Testimony From Hell


Well it's just like they said it would be. there's nothing down here but pain, and torture, and misery.You know I always said if I did come to this awful place that I wouldn't be alone.there's others down here but I can't see them. All i can hear are their screams,and their groans. But wait what's this I see?Yes I remember that time very well. It's a service I was in one night.When the Preacher was preaching about Hell. And I remember how hard he preached that night,with tears running down his face. He was warning lost people like me,not to come to this awful place. And I can still hear the songs they were singing that night.
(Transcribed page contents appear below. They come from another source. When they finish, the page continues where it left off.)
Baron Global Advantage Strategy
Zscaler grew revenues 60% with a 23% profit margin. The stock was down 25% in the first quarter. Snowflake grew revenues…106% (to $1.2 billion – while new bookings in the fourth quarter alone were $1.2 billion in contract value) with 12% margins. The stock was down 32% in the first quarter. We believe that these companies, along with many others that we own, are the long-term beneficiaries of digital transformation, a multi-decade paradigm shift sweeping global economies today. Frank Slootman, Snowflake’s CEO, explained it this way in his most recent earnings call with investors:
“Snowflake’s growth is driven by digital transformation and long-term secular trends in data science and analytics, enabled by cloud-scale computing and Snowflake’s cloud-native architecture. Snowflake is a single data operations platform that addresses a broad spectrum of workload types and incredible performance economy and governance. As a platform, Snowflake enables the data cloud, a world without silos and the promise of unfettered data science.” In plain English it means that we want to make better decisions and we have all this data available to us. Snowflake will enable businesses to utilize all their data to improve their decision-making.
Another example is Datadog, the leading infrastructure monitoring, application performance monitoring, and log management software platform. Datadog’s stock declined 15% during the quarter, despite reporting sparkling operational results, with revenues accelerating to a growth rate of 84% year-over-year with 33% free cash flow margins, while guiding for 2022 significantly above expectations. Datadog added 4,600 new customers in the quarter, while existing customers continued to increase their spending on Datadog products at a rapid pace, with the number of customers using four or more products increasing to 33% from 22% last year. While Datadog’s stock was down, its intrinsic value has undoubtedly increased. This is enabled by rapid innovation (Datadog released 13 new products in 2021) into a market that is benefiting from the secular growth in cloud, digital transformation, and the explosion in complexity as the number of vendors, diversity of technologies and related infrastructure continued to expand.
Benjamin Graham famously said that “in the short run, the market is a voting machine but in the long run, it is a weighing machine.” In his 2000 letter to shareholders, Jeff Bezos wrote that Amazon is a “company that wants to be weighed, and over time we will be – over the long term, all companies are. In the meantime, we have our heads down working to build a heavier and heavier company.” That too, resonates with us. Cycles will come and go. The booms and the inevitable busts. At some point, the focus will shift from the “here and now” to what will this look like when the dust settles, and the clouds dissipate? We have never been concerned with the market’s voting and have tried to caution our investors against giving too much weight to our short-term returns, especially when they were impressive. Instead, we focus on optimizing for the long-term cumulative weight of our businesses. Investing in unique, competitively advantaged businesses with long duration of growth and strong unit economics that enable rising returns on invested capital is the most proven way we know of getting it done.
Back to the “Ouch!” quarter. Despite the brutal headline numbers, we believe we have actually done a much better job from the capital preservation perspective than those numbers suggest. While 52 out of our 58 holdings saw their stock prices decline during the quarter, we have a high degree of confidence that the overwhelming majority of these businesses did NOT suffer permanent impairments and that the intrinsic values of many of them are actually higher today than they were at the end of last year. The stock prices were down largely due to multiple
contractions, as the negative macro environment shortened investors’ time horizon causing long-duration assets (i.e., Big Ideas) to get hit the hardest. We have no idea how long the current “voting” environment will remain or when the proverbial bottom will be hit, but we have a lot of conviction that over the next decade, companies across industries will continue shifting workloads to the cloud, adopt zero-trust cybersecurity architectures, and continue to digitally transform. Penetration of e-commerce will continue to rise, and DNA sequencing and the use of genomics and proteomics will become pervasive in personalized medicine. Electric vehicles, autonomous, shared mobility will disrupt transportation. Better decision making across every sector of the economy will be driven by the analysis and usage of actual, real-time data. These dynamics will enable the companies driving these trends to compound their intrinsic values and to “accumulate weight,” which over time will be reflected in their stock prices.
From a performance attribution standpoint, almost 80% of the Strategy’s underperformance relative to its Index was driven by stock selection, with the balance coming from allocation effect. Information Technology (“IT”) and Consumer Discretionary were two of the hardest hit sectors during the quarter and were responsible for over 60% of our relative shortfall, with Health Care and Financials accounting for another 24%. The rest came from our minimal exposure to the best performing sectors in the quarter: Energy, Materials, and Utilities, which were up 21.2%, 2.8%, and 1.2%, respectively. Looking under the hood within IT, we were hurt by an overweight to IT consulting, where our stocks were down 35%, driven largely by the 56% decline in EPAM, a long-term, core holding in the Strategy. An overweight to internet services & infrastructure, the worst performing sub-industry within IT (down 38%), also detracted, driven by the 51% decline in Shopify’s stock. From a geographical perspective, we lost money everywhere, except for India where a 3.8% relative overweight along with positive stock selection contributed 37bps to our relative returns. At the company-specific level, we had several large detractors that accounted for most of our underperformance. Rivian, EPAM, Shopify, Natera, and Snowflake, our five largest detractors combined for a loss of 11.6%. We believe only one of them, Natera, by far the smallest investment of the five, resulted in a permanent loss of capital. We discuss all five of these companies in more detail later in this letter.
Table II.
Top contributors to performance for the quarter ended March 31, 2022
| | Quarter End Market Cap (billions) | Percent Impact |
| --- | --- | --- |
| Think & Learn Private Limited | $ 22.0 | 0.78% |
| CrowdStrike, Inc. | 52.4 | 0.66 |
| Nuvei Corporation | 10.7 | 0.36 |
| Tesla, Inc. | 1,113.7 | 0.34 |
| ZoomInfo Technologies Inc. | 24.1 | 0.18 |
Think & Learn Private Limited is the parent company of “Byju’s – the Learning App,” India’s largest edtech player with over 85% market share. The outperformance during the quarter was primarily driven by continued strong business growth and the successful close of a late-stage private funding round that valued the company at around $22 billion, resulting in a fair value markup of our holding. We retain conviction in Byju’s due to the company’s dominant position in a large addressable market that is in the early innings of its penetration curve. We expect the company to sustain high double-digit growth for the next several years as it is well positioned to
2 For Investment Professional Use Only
As the preacher begged us to come to Jesus.But I just held on to the bench.
Then I ran out the door and started for home.As I drove down the highway my heart was full of sorrow.And I remember thinking i'm going to get saved some day,but later,next week,maybe tomorrow.But I didn't know that up ahead there was a speeding car heading my way,and my life was ended so quickly that I didn't have time to pray.Now here I am in this awful and dreadful place,cause I wouldn't accept Gods salvation or his saving grace. Now who is that I see up there in that beautiful place?It looks like some of my loved ones,yes i can see their face,there's mom and dad,and my wife and children,and there's that preacher that was preaching about hell and the wages of sin.And that's such a beautiful place up there.with no trouble, or sorrow,or worries,or cares.And they're all shouting and singing,and enjoying themselves so well.And while their having a good time up there i'm tormented in this burning Hell.they don't seem to miss me or even know that i'm not there.
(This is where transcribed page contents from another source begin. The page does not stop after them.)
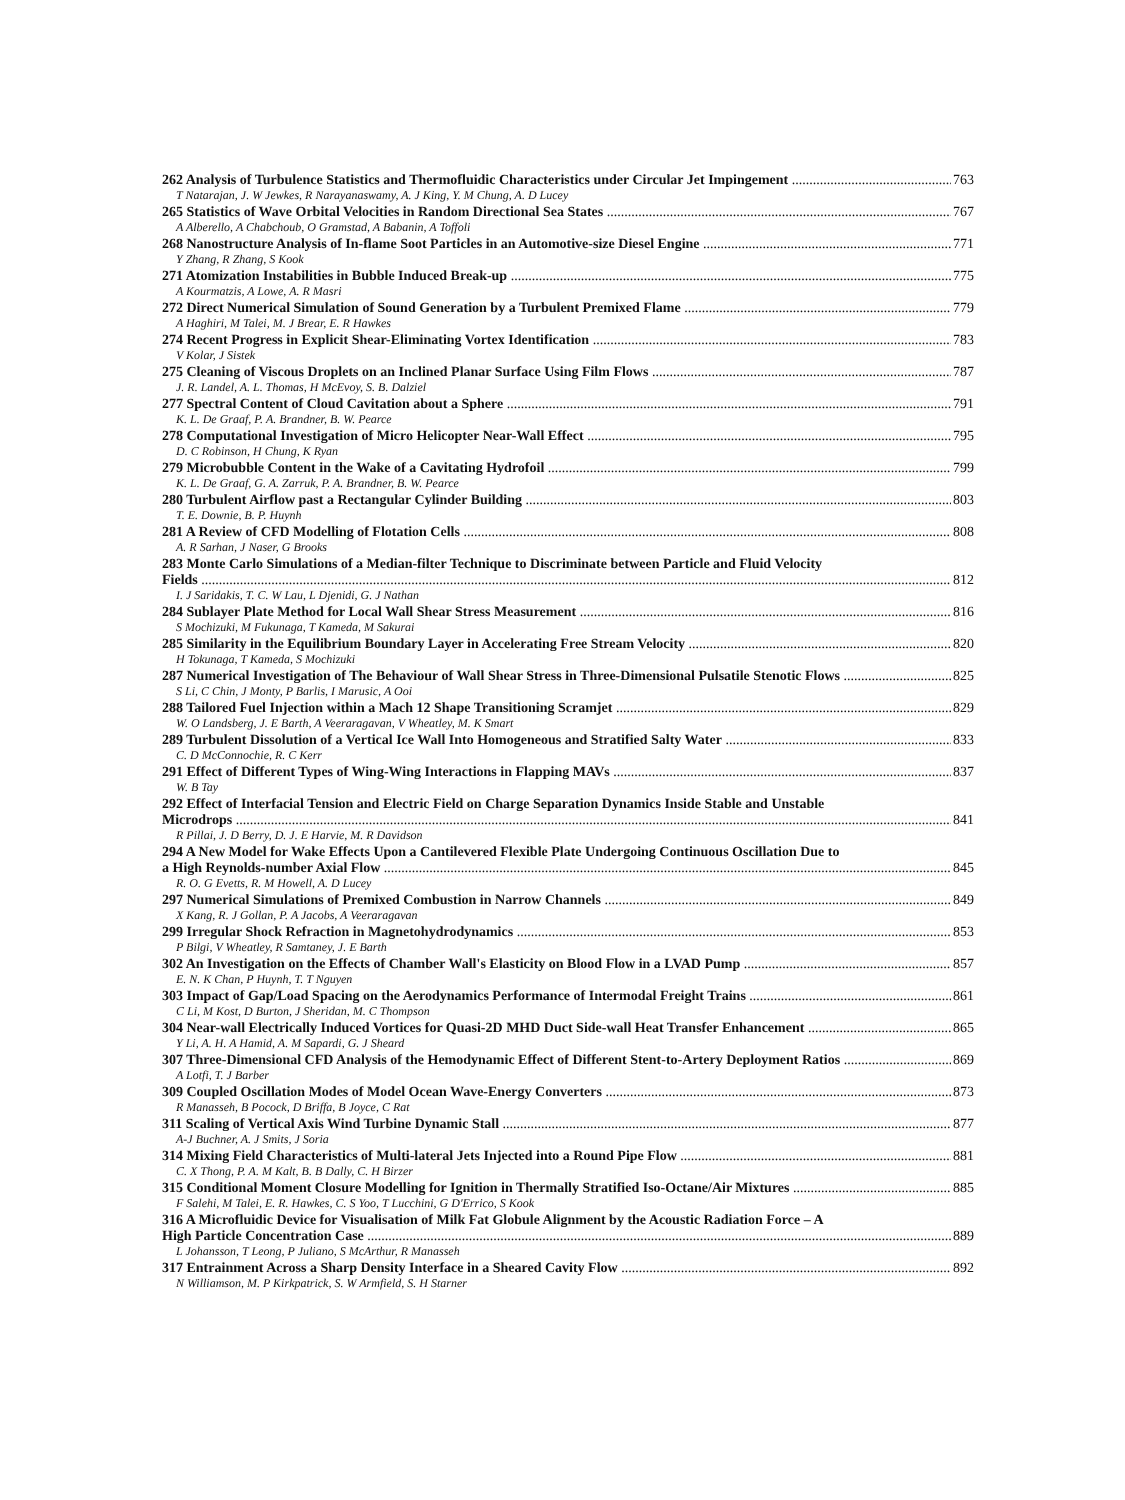262 Analysis of Turbulence Statistics and Thermofluidic Characteristics under Circular Jet Impingement 763
T Natarajan, J. W Jewkes, R Narayanaswamy, A. J King, Y. M Chung, A. D Lucey
265 Statistics of Wave Orbital Velocities in Random Directional Sea States 767
A Alberello, A Chabchoub, O Gramstad, A Babanin, A Toffoli
268 Nanostructure Analysis of In-flame Soot Particles in an Automotive-size Diesel Engine 771
Y Zhang, R Zhang, S Kook
271 Atomization Instabilities in Bubble Induced Break-up 775
A Kourmatzis, A Lowe, A. R Masri
272 Direct Numerical Simulation of Sound Generation by a Turbulent Premixed Flame 779
A Haghiri, M Talei, M. J Brear, E. R Hawkes
274 Recent Progress in Explicit Shear-Eliminating Vortex Identification 783
V Kolar, J Sistek
275 Cleaning of Viscous Droplets on an Inclined Planar Surface Using Film Flows 787
J. R. Landel, A. L. Thomas, H McEvoy, S. B. Dalziel
277 Spectral Content of Cloud Cavitation about a Sphere 791
K. L. De Graaf, P. A. Brandner, B. W. Pearce
278 Computational Investigation of Micro Helicopter Near-Wall Effect 795
D. C Robinson, H Chung, K Ryan
279 Microbubble Content in the Wake of a Cavitating Hydrofoil 799
K. L. De Graaf, G. A. Zarruk, P. A. Brandner, B. W. Pearce
280 Turbulent Airflow past a Rectangular Cylinder Building 803
T. E. Downie, B. P. Huynh
281 A Review of CFD Modelling of Flotation Cells 808
A. R Sarhan, J Naser, G Brooks
283 Monte Carlo Simulations of a Median-filter Technique to Discriminate between Particle and Fluid Velocity
Fields 812
I. J Saridakis, T. C. W Lau, L Djenidi, G. J Nathan
284 Sublayer Plate Method for Local Wall Shear Stress Measurement 816
S Mochizuki, M Fukunaga, T Kameda, M Sakurai
285 Similarity in the Equilibrium Boundary Layer in Accelerating Free Stream Velocity 820
H Tokunaga, T Kameda, S Mochizuki
287 Numerical Investigation of The Behaviour of Wall Shear Stress in Three-Dimensional Pulsatile Stenotic Flows 825
S Li, C Chin, J Monty, P Barlis, I Marusic, A Ooi
288 Tailored Fuel Injection within a Mach 12 Shape Transitioning Scramjet 829
W. O Landsberg, J. E Barth, A Veeraragavan, V Wheatley, M. K Smart
289 Turbulent Dissolution of a Vertical Ice Wall Into Homogeneous and Stratified Salty Water 833
C. D McConnochie, R. C Kerr
291 Effect of Different Types of Wing-Wing Interactions in Flapping MAVs 837
W. B Tay
292 Effect of Interfacial Tension and Electric Field on Charge Separation Dynamics Inside Stable and Unstable
Microdrops 841
R Pillai, J. D Berry, D. J. E Harvie, M. R Davidson
294 A New Model for Wake Effects Upon a Cantilevered Flexible Plate Undergoing Continuous Oscillation Due to
a High Reynolds-number Axial Flow 845
R. O. G Evetts, R. M Howell, A. D Lucey
297 Numerical Simulations of Premixed Combustion in Narrow Channels 849
X Kang, R. J Gollan, P. A Jacobs, A Veeraragavan
299 Irregular Shock Refraction in Magnetohydrodynamics 853
P Bilgi, V Wheatley, R Samtaney, J. E Barth
302 An Investigation on the Effects of Chamber Wall's Elasticity on Blood Flow in a LVAD Pump 857
E. N. K Chan, P Huynh, T. T Nguyen
303 Impact of Gap/Load Spacing on the Aerodynamics Performance of Intermodal Freight Trains 861
C Li, M Kost, D Burton, J Sheridan, M. C Thompson
304 Near-wall Electrically Induced Vortices for Quasi-2D MHD Duct Side-wall Heat Transfer Enhancement 865
Y Li, A. H. A Hamid, A. M Sapardi, G. J Sheard
307 Three-Dimensional CFD Analysis of the Hemodynamic Effect of Different Stent-to-Artery Deployment Ratios 869
A Lotfi, T. J Barber
309 Coupled Oscillation Modes of Model Ocean Wave-Energy Converters 873
R Manasseh, B Pocock, D Briffa, B Joyce, C Rat
311 Scaling of Vertical Axis Wind Turbine Dynamic Stall 877
A-J Buchner, A. J Smits, J Soria
314 Mixing Field Characteristics of Multi-lateral Jets Injected into a Round Pipe Flow 881
C. X Thong, P. A. M Kalt, B. B Dally, C. H Birzer
315 Conditional Moment Closure Modelling for Ignition in Thermally Stratified Iso-Octane/Air Mixtures 885
F Salehi, M Talei, E. R. Hawkes, C. S Yoo, T Lucchini, G D'Errico, S Kook
316 A Microfluidic Device for Visualisation of Milk Fat Globule Alignment by the Acoustic Radiation Force – A
High Particle Concentration Case 889
L Johansson, T Leong, P Juliano, S McArthur, R Manasseh
317 Entrainment Across a Sharp Density Interface in a Sheared Cavity Flow 892
N Williamson, M. P Kirkpatrick, S. W Armfield, S. H Starner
Oh what i'd give for just five more minutes that I could talk to God in prayer.But I prayed,and cried,and begged ever since I first got here.But nobody hears me or even seems to care.Now i'm forever seperated from God,my loved ones and friends.They'll miss me in eternity. And in Hell pain and torture will never end.If anyone back on earth can hear me,please liaten to what I say.Give your heart and life to Jesus or you'll end up like me someday. I didn't think it would be this real. now I can plainly see.That Hell is everything and more than the preacher said it would be.